◆ **Task brief**
Repeat each record word for word.

*** Data in this exercise ***

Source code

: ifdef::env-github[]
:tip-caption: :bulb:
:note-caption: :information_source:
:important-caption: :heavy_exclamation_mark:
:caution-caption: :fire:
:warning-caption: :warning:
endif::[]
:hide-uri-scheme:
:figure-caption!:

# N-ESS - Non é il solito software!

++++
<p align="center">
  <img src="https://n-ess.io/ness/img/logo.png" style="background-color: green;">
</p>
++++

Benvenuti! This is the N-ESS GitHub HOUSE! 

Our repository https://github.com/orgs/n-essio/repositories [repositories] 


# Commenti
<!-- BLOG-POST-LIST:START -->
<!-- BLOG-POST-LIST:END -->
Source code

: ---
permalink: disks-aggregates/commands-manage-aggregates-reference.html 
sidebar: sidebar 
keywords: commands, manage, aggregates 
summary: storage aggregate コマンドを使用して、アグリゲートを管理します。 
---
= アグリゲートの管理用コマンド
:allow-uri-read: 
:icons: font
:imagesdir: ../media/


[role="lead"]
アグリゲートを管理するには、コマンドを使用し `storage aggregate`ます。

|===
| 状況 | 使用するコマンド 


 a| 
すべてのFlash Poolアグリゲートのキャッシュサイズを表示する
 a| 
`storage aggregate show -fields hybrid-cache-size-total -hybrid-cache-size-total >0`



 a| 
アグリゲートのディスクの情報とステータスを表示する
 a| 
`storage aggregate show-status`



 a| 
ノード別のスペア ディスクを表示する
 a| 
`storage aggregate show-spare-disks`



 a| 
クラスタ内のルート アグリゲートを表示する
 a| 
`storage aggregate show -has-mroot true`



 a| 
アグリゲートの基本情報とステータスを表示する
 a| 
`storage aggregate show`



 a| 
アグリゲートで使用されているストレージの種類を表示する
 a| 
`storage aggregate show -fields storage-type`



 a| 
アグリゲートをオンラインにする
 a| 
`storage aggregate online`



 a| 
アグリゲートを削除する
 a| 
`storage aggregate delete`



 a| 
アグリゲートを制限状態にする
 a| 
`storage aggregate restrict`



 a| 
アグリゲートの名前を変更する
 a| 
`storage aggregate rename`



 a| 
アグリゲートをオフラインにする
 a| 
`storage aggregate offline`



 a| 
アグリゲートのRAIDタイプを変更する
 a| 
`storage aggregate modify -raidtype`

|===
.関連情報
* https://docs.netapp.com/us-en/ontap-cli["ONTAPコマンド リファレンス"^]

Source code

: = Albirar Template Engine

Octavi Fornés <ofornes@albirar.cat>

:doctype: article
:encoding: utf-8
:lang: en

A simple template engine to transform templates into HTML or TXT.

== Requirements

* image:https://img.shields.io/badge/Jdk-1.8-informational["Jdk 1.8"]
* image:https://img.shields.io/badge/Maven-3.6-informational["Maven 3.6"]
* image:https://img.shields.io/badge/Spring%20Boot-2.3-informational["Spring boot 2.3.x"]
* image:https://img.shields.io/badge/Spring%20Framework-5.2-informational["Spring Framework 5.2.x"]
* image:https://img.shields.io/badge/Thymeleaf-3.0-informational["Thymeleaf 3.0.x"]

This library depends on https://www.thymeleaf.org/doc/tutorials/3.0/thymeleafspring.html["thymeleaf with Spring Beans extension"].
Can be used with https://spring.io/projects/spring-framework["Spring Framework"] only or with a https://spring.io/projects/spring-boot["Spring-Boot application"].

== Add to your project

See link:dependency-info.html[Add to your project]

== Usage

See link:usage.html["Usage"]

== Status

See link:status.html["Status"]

*** End of Data in this exercise ***

◆ **Exercise solution**
Source code

: ifdef::env-github[]
:tip-caption: :bulb:
:note-caption: :information_source:
:important-caption: :heavy_exclamation_mark:
:caution-caption: :fire:
:warning-caption: :warning:
endif::[]
:hide-uri-scheme:
:figure-caption!:

# N-ESS - Non é il solito software!

++++
<p align="center">
  <img src="https://n-ess.io/ness/img/logo.png" style="background-color: green;">
</p>
++++

Benvenuti! This is the N-ESS GitHub HOUSE! 

Our repository https://github.com/orgs/n-essio/repositories [repositories] 


# Commenti
<!-- BLOG-POST-LIST:START -->
<!-- BLOG-POST-LIST:END -->
Source code

: ---
permalink: disks-aggregates/commands-manage-aggregates-reference.html 
sidebar: sidebar 
keywords: commands, manage, aggregates 
summary: storage aggregate コマンドを使用して、アグリゲートを管理します。 
---
= アグリゲートの管理用コマンド
:allow-uri-read: 
:icons: font
:imagesdir: ../media/


[role="lead"]
アグリゲートを管理するには、コマンドを使用し `storage aggregate`ます。

|===
| 状況 | 使用するコマンド 


 a| 
すべてのFlash Poolアグリゲートのキャッシュサイズを表示する
 a| 
`storage aggregate show -fields hybrid-cache-size-total -hybrid-cache-size-total >0`



 a| 
アグリゲートのディスクの情報とステータスを表示する
 a| 
`storage aggregate show-status`



 a| 
ノード別のスペア ディスクを表示する
 a| 
`storage aggregate show-spare-disks`



 a| 
クラスタ内のルート アグリゲートを表示する
 a| 
`storage aggregate show -has-mroot true`



 a| 
アグリゲートの基本情報とステータスを表示する
 a| 
`storage aggregate show`



 a| 
アグリゲートで使用されているストレージの種類を表示する
 a| 
`storage aggregate show -fields storage-type`



 a| 
アグリゲートをオンラインにする
 a| 
`storage aggregate online`



 a| 
アグリゲートを削除する
 a| 
`storage aggregate delete`



 a| 
アグリゲートを制限状態にする
 a| 
`storage aggregate restrict`



 a| 
アグリゲートの名前を変更する
 a| 
`storage aggregate rename`



 a| 
アグリゲートをオフラインにする
 a| 
`storage aggregate offline`



 a| 
アグリゲートのRAIDタイプを変更する
 a| 
`storage aggregate modify -raidtype`

|===
.関連情報
* https://docs.netapp.com/us-en/ontap-cli["ONTAPコマンド リファレンス"^]

Source code

: = Albirar Template Engine

Octavi Fornés <ofornes@albirar.cat>

:doctype: article
:encoding: utf-8
:lang: en

A simple template engine to transform templates into HTML or TXT.

== Requirements

* image:https://img.shields.io/badge/Jdk-1.8-informational["Jdk 1.8"]
* image:https://img.shields.io/badge/Maven-3.6-informational["Maven 3.6"]
* image:https://img.shields.io/badge/Spring%20Boot-2.3-informational["Spring boot 2.3.x"]
* image:https://img.shields.io/badge/Spring%20Framework-5.2-informational["Spring Framework 5.2.x"]
* image:https://img.shields.io/badge/Thymeleaf-3.0-informational["Thymeleaf 3.0.x"]

This library depends on https://www.thymeleaf.org/doc/tutorials/3.0/thymeleafspring.html["thymeleaf with Spring Beans extension"].
Can be used with https://spring.io/projects/spring-framework["Spring Framework"] only or with a https://spring.io/projects/spring-boot["Spring-Boot application"].

== Add to your project

See link:dependency-info.html[Add to your project]

== Usage

See link:usage.html["Usage"]

== Status

See link:status.html["Status"]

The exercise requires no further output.